Not everybody is on board with the hypothesis. Peter Chin-Hong, an infectious disease expert and professor of medicine at UCSF, said a lot more study must be done before manliness is officially declared a liability and doctors begin prescribing therapies to wipe it away.
“I think it’s more about the male behavior rather than biology,” said Chin-Hong, who also brushed aside the notion that it is bad for one’s health to be bald. “The biology they propose is intriguing, but we need more science data.”
Until now, the prevailing thesis has been that men are generally not as healthy as women and engage more often in risky behavior — like smoking and drinking — which makes them more vulnerable to disease, especially later in life.
Men, in fact, have a shorter life expectancy and, in general, die more often than women from infectious diseases of all kinds. Studies have shown diseases like hepatitis C and tuberculosis disproportionately affect men. Heart disease, hypertension and other underlying conditions are also more common in men.
“Men in general are less healthy than women — with shorter life expectancies, worse habits,” said Julie Parsonnet, an infectious disease physician at Stanford University.

■ Data under study ■

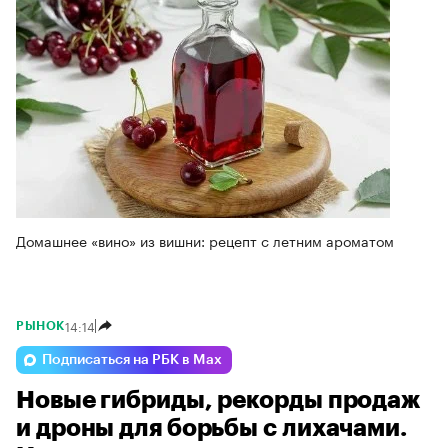
Домашнее «вино» из вишни: рецепт с летним ароматом
14:14
РЫНОК
Подписаться на РБК в Max
Новые гибриды, рекорды продаж
и дроны для борьбы с лихачами.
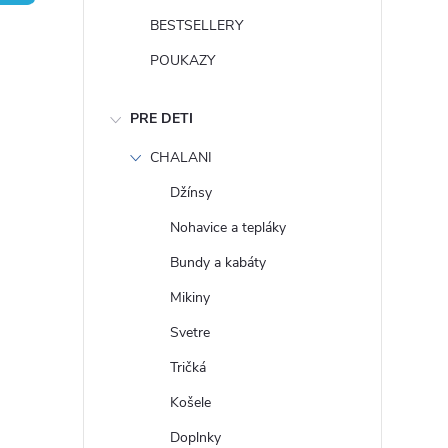
n
BESTSELLERY
ý
POUKAZY
p
PRE DETI
a
CHALANI
Džínsy
n
Nohavice a tepláky
e
Bundy a kabáty
Mikiny
l
Svetre
Tričká
Košele
Doplnky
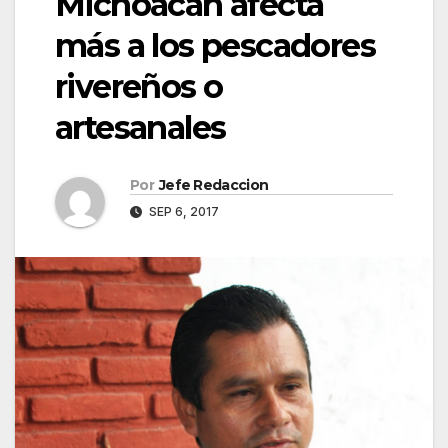
Michoacán afecta
más a los pescadores
rivereños o
artesanales
Por
Jefe Redaccion
SEP 6, 2017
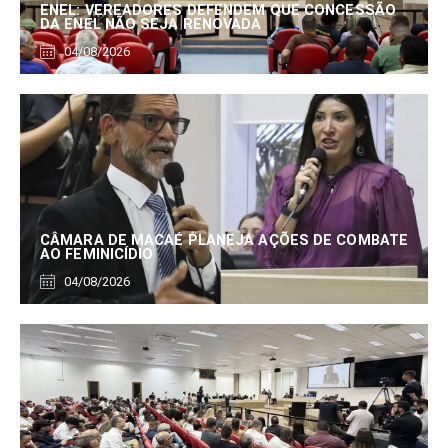
ENEL: VEREADORES DEFENDEM QUE CONCESSÃO
DA ENEL NÃO SEJA RENOVADA
04/08/2026
CÂMARA DE MACAÉ PLANEJA AÇÕES DE COMBATE
AO FEMINICÍDIO
04/08/2026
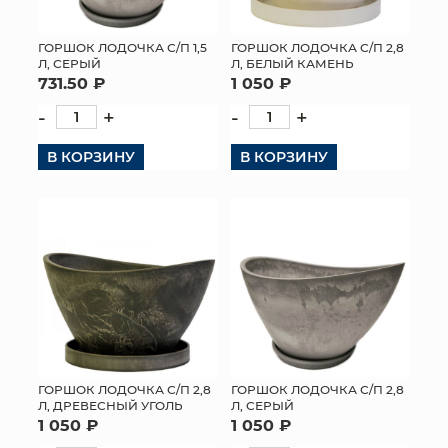
ГОРШОК ЛОДОЧКА С/П 1,5
ГОРШОК ЛОДОЧКА С/П 2,8
Л, СЕРЫЙ
Л, БЕЛЫЙ КАМЕНЬ
731.50 ₽
1 050 ₽
-
+
-
+
В КОРЗИНУ
В КОРЗИНУ
ГОРШОК ЛОДОЧКА С/П 2,8
ГОРШОК ЛОДОЧКА С/П 2,8
Л, ДРЕВЕСНЫЙ УГОЛЬ
Л, СЕРЫЙ
1 050 ₽
1 050 ₽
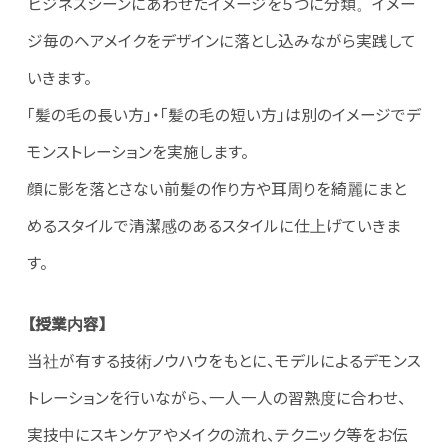
ビジネスシーンにあわせたイメージを５つに分類。イメー
ジ毎のヘアメイクをデザインに落とし込みながら実践して
いきます。
「髪の毛の長い方」・「髪の毛の短い方」は別のイメージでデ
モンストレーションを実施します。
顔に影を落とさない前髪の作り方や耳周りを綺麗にまと
めるスタイルで清潔感のあるスタイルに仕上げていきま
す。
【授業内容】
当社が有する技術ノウハウをもとに、モデルによるデモンス
トレーションを行いながら、一人一人の習熟度に合わせ、
実技中にスキンケアやメイクの流れ、テクニック等をお伝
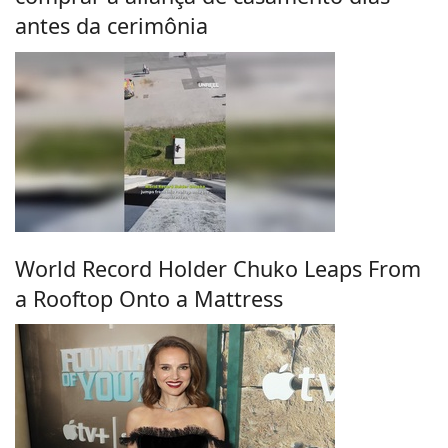
antes da cerimônia
World Record Holder Chuko Leaps From
a Rooftop Onto a Mattress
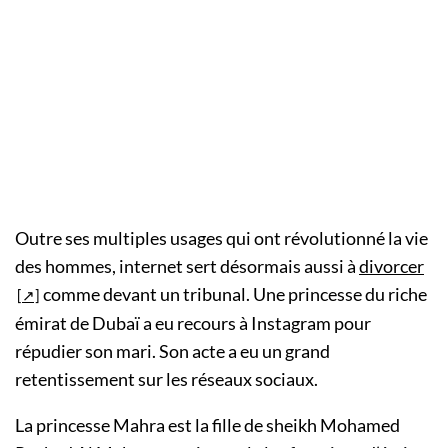
Outre ses multiples usages qui ont révolutionné la vie
des hommes, internet sert désormais aussi à
divorcer
comme devant un tribunal. Une princesse du riche
émirat de Dubaï a eu recours à Instagram pour
répudier son mari. Son acte a eu un grand
retentissement sur les réseaux sociaux.
La princesse Mahra est la fille de sheikh Mohamed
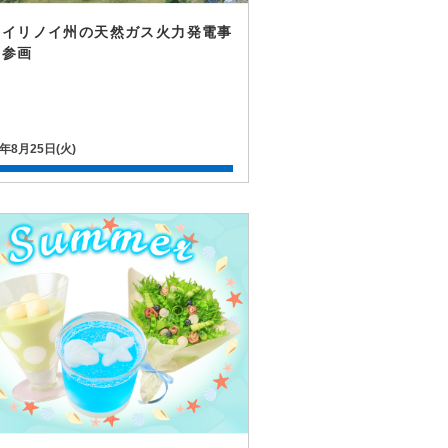
国イリノイ州の天然ガス火力発電事
に参画
0年8月25日(火)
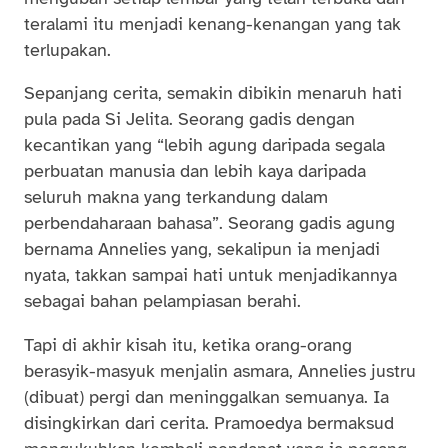
teralami itu menjadi kenang-kenangan yang tak
terlupakan.
Sepanjang cerita, semakin dibikin menaruh hati
pula pada Si Jelita. Seorang gadis dengan
kecantikan yang “lebih agung daripada segala
perbuatan manusia dan lebih kaya daripada
seluruh makna yang terkandung dalam
perbendaharaan bahasa”. Seorang gadis agung
bernama Annelies yang, sekalipun ia menjadi
nyata, takkan sampai hati untuk menjadikannya
sebagai bahan pelampiasan berahi.
Tapi di akhir kisah itu, ketika orang-orang
berasyik-masyuk menjalin asmara, Annelies justru
(dibuat) pergi dan meninggalkan semuanya. Ia
disingkirkan dari cerita. Pramoedya bermaksud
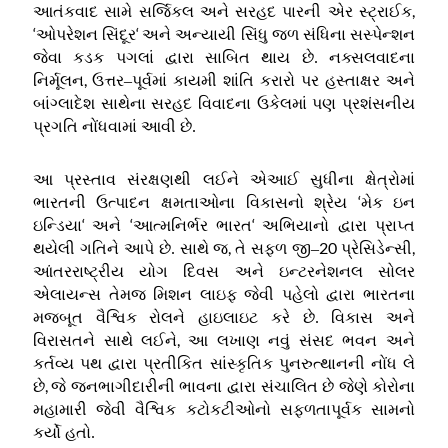
,
આતંકવાદ સામે સર્જિકલ અને સરહદ પારની એર સ્ટ્રાઈક
‘
‘
ઓપરેશન સિંદૂર
અને અન્યાયી સિંધુ જળ સંધિના સસ્પેન્શન
જેવા કડક પગલાં દ્વારા સાબિત થાય છે
.
નક્સલવાદના
,
નિર્મૂલન
ઉત્તર
–
પૂર્વમાં કાયમી શાંતિ કરારો પર હસ્તાક્ષર અને
બાંગ્લાદેશ સાથેના સરહદ વિવાદના ઉકેલમાં પણ પ્રશંસનીય
પ્રગતિ નોંધવામાં આવી છે
.
આ પ્રસ્તાવ સંરક્ષણથી લઈને એઆઈ સુધીના ક્ષેત્રોમાં
‘
ભારતની ઉત્પાદન ક્ષમતાઓના વિકાસનો શ્રેય
મેક ઇન
‘
‘
‘
ઇન્ડિયા
અને
આત્મનિર્ભર ભારત
અભિયાનો દ્વારા પ્રાપ્ત
,
20
,
થયેલી ગતિને આપે છે
.
સાથે જ
તે સફળ જી
–
પ્રેસિડેન્સી
આંતરરાષ્ટ્રીય યોગ દિવસ અને ઇન્ટરનેશનલ સોલર
એલાયન્સ તેમજ મિશન લાઇફ જેવી પહેલો દ્વારા ભારતના
મજબૂત વૈશ્વિક રોલને હાઇલાઇટ કરે છે
.
વિકાસ અને
,
વિરાસતને સાથે લઈને
આ લખાણ નવું સંસદ ભવન અને
કર્તવ્ય પથ દ્વારા પ્રતીકિત સાંસ્કૃતિક પુનરુત્થાનની નોંધ લે
,
છે
જે જનભાગીદારીની ભાવના દ્વારા સંચાલિત છે જેણે કોરોના
મહામારી જેવી વૈશ્વિક કટોકટીઓનો સફળતાપૂર્વક સામનો
કર્યો હતો
.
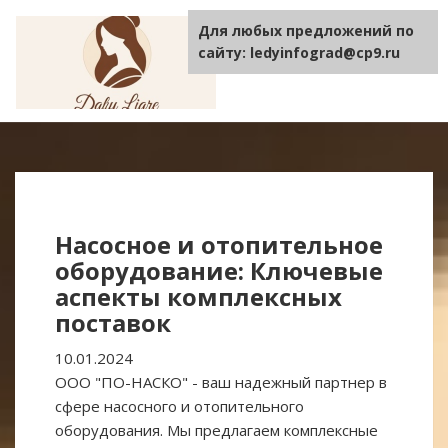
Для любых предложений по
TOGGLE
NAVIGA
сайту: ledyinfograd@cp9.ru
Насосное и отопительное
оборудование: Ключевые
аспекты комплексных
поставок
10.01.2024
ООО "ПО-НАСКО" - ваш надежный партнер в
сфере насосного и отопительного
оборудования. Мы предлагаем комплексные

■ Task brief ■
Reproduce the passage on why men fare worse than women against disease word for word, from start to finish.

■ Result ■
Not everybody is on board with the hypothesis. Peter Chin-Hong, an infectious disease expert and professor of medicine at UCSF, said a lot more study must be done before manliness is officially declared a liability and doctors begin prescribing therapies to wipe it away.
“I think it’s more about the male behavior rather than biology,” said Chin-Hong, who also brushed aside the notion that it is bad for one’s health to be bald. “The biology they propose is intriguing, but we need more science data.”
Until now, the prevailing thesis has been that men are generally not as healthy as women and engage more often in risky behavior — like smoking and drinking — which makes them more vulnerable to disease, especially later in life.
Men, in fact, have a shorter life expectancy and, in general, die more often than women from infectious diseases of all kinds. Studies have shown diseases like hepatitis C and tuberculosis disproportionately affect men. Heart disease, hypertension and other underlying conditions are also more common in men.
“Men in general are less healthy than women — with shorter life expectancies, worse habits,” said Julie Parsonnet, an infectious disease physician at Stanford University.